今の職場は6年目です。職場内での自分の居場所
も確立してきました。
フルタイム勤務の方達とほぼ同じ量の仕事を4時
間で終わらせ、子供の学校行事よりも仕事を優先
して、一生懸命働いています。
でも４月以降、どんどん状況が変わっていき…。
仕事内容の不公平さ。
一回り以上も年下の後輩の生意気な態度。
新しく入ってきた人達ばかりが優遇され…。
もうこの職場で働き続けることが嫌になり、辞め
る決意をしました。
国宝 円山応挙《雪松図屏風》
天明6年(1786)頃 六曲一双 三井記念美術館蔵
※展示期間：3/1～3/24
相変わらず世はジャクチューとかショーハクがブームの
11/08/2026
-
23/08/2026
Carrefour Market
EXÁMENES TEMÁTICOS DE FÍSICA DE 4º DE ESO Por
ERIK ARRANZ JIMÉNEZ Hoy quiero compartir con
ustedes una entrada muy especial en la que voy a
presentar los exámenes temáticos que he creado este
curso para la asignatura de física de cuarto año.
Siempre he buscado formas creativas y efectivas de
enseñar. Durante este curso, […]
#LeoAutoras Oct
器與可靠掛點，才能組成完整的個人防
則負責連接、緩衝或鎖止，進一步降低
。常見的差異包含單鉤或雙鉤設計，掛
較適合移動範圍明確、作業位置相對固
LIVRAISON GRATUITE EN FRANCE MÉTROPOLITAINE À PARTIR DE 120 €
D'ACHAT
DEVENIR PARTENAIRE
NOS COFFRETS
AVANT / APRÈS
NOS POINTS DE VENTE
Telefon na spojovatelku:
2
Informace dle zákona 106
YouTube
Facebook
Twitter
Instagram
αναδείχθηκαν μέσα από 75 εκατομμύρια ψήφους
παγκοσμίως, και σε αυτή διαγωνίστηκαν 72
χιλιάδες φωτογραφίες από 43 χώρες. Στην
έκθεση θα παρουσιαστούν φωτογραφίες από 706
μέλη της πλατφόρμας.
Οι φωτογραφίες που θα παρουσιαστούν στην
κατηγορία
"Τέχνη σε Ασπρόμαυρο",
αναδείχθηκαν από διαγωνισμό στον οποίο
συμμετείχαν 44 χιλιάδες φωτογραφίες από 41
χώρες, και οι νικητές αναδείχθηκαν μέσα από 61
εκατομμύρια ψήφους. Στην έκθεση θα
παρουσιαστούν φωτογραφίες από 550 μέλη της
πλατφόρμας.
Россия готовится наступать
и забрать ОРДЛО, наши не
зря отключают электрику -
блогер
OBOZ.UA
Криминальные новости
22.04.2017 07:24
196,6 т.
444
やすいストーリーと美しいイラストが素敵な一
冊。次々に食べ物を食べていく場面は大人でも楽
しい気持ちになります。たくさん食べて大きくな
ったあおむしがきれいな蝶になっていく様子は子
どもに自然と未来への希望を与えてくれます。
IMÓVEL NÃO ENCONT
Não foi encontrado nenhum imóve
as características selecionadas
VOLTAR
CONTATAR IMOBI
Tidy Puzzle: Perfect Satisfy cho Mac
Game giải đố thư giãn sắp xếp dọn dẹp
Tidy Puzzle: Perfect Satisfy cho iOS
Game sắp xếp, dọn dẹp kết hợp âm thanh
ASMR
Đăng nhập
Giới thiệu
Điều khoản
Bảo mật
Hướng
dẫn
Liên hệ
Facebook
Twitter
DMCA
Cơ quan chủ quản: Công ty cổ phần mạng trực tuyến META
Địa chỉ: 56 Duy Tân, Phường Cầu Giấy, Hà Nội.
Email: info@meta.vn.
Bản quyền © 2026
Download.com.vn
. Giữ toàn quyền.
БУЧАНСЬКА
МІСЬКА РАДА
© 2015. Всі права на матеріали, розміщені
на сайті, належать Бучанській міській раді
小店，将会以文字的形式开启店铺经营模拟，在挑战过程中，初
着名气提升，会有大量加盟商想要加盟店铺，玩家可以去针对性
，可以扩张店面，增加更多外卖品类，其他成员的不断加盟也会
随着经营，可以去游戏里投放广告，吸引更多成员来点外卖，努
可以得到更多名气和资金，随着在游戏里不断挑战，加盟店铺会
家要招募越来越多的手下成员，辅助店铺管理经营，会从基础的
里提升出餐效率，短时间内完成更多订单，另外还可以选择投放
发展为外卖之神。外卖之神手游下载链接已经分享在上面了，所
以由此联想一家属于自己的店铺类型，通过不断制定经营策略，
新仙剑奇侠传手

▶ [What the exercise asks] Emit, unaltered, the lines from the top of the listing down through the line that holds "LIVRAISON GRATUITE EN"; emit nothing else.

▶ [Task solution]
今の職場は6年目です。職場内での自分の居場所
も確立してきました。
フルタイム勤務の方達とほぼ同じ量の仕事を4時
間で終わらせ、子供の学校行事よりも仕事を優先
して、一生懸命働いています。
でも４月以降、どんどん状況が変わっていき…。
仕事内容の不公平さ。
一回り以上も年下の後輩の生意気な態度。
新しく入ってきた人達ばかりが優遇され…。
もうこの職場で働き続けることが嫌になり、辞め
る決意をしました。
国宝 円山応挙《雪松図屏風》
天明6年(1786)頃 六曲一双 三井記念美術館蔵
※展示期間：3/1～3/24
相変わらず世はジャクチューとかショーハクがブームの
11/08/2026
-
23/08/2026
Carrefour Market
EXÁMENES TEMÁTICOS DE FÍSICA DE 4º DE ESO Por
ERIK ARRANZ JIMÉNEZ Hoy quiero compartir con
ustedes una entrada muy especial en la que voy a
presentar los exámenes temáticos que he creado este
curso para la asignatura de física de cuarto año.
Siempre he buscado formas creativas y efectivas de
enseñar. Durante este curso, […]
#LeoAutoras Oct
器與可靠掛點，才能組成完整的個人防
則負責連接、緩衝或鎖止，進一步降低
。常見的差異包含單鉤或雙鉤設計，掛
較適合移動範圍明確、作業位置相對固
LIVRAISON GRATUITE EN FRANCE MÉTROPOLITAINE À PARTIR DE 120 €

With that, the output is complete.